One maddening aspect of this book is the authors' attempt to pummel the reader into accepting that all of the characters are equally important.  Instead using traditional techniques (for instance, giving each of the characters some reason to exist beyond the fact that it was rolled up for a game), they use third-person perspective much like the Chinese used water on their enemies in ancient times.  During the course of the book, most notably during fight sequences, the perspective flits about from character to character like a faerie with diarrhea searching for a daisy in a rosebush.  No warning is given, such as a transition or paragraph break, to signal these shifts.  By the end of one of these scenes the reader is left dizzy and very nearly nauseous.

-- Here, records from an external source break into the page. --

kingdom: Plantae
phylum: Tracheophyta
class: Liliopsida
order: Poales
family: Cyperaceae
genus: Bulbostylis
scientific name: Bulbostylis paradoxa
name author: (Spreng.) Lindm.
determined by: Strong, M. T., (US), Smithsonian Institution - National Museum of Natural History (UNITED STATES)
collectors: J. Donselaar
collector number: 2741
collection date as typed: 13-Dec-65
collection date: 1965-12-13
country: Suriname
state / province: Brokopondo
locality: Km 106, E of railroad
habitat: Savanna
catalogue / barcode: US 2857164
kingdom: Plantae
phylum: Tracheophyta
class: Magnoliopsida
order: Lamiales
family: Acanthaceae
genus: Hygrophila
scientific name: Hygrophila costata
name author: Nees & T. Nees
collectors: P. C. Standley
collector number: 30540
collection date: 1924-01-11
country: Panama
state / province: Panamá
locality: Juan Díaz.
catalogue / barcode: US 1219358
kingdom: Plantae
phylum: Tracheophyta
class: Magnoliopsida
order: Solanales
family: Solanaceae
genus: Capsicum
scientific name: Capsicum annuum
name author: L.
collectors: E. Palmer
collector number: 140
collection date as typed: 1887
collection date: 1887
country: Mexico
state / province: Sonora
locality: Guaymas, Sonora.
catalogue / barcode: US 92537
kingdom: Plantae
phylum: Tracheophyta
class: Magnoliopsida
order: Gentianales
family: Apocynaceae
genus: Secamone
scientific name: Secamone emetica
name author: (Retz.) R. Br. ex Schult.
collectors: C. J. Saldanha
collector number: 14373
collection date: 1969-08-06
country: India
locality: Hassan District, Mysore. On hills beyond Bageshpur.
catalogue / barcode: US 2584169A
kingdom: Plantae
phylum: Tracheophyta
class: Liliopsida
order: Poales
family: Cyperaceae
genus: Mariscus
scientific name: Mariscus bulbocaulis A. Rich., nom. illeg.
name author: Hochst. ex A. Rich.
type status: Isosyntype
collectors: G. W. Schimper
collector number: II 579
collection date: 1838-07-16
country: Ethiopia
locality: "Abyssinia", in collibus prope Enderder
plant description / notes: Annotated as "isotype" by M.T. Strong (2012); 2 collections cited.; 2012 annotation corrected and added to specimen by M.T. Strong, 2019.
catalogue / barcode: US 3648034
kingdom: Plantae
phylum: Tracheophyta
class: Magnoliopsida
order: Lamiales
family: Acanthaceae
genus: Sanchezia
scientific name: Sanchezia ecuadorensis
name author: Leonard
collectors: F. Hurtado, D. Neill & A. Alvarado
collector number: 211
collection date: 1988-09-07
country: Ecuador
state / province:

Fights themselves come in two stripes:  the ones the authors wrote down during their D&D game and the ones they didn't.  It's easy to tell the difference; if it went on for three pages they wrote it down, if it takes place in a paragraph's time, they didn't bother.  They describe, for instance, the condition of one character after being fatally breathed upon by an acid-spewing black dragon with such rapt detail you can clearly see the grotesque results of the attack.  On the other hand, they continually mention, and then gloss over, exactly how the mage Raistlin and his brother Caramon fight very well together - we only know that they prefer to do nothing but.  My guess, which is supported by the notes at the end of the book, is that neither of these characters were played by the authors, so careful records just weren't kept.